# Windows 10 update.......yawn.



## IKE (Nov 30, 2017)

I had a box come up a bit ago from Windows and it basically said that I had some updates to install and that they may take a while to install and that I could do it now or later.

I figured that like other updates in the past that it would only take a couple of minutes so I figured what the heck and clicked on 'install now'.

I can't remember ever having a update that took so long but I guess I've now got all the latest and greatest Windows 10 stuff because the install took over 35 minutes.


----------



## SeaBreeze (Nov 30, 2017)

I've been getting that pop up too, and putting it off.  I'm pretty sure you can stall for up to a year on that.  I've read the latest update can take many hours, and some people had black screens or computer trouble after the upgrade.  I'm going to be doing some business online and don't want my computer down until everything's taken care of.


----------



## Don M. (Nov 30, 2017)

This "pop up" hit my system this afternoon, and it only took about 5 minutes....but, then, I have fairly fast service...100MB.  At first glance, this looks like it is mostly added features for MS Edge.  The BIGGY is the upgrade to level 1709.  That one could take several hours for users with slower speed service.  I made that move a week ago, and scheduled it for after supper when there were a couple of good shows on TV.  Even at the speed I get, my system took over 2 hours to do the update, and another 15 minutes to do a Restart.  I just checked the system during commercials, and I was finally able to get back online after almost 2.5 hours.  When that one hits your systems, be prepared for a LONG update.

Given information
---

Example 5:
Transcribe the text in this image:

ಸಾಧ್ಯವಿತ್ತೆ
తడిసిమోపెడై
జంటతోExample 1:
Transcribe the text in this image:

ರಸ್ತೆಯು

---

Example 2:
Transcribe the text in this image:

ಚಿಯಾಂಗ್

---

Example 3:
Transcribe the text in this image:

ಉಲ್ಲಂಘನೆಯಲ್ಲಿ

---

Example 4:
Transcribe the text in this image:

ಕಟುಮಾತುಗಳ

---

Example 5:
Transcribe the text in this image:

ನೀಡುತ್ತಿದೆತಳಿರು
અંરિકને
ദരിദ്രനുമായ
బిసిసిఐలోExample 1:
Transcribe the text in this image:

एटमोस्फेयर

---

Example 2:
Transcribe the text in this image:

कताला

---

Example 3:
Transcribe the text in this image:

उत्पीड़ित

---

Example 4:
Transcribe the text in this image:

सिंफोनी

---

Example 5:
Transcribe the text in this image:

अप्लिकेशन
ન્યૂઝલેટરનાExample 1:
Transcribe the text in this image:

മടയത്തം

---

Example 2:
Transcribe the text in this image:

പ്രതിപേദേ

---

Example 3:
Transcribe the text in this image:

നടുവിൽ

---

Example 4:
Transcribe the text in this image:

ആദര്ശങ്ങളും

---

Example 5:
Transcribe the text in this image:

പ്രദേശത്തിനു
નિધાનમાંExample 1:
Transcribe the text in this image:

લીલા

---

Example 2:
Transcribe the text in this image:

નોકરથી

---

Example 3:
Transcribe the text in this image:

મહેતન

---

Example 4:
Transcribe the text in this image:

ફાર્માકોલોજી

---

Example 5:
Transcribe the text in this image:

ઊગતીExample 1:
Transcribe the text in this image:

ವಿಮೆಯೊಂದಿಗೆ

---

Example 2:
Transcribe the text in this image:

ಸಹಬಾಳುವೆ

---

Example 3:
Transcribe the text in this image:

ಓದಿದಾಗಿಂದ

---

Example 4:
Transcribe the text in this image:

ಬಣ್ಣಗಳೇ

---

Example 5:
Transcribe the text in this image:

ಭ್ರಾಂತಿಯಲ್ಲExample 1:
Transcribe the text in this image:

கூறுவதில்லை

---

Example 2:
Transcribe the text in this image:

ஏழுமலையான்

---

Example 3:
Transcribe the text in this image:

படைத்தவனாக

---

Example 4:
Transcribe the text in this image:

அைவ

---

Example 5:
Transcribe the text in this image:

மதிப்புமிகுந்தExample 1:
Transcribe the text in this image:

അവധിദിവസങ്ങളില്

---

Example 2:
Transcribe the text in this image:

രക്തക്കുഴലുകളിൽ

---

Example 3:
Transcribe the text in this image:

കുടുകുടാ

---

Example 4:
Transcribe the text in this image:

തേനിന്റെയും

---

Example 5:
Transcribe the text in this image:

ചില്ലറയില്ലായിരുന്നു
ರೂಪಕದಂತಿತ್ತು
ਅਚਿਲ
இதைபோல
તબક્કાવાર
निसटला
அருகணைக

Task objective
Carry on the forum thread about the Windows 10 update from its last post. The material is not needed for this.

Result
----------



## SeaBreeze (Nov 30, 2017)

My pop up is for 1709 Creators update for windows 10.


----------



## Happyflowerlady (Nov 30, 2017)

Just reading this thread makes me so thankful that I have an iPad !


----------



## IKE (Nov 30, 2017)

I didn't pay any attention to what it said so I don't have a clue if my 35 minute Windows 10 upgrade was for 1709 or what.....everything seems to be running just fine afterwards.


----------



## terry123 (Dec 1, 2017)

Mine popped up tonight. I opted to remind me in 3 days.


----------



## Ken N Tx (Dec 1, 2017)

IKE said:


> I didn't pay any attention to what it said so I don't have a clue if my 35 minute Windows 10 upgrade was for 1709 or what.....everything seems to be running just fine afterwards.


----------



## jujube (Dec 1, 2017)

Mine took at least two hours.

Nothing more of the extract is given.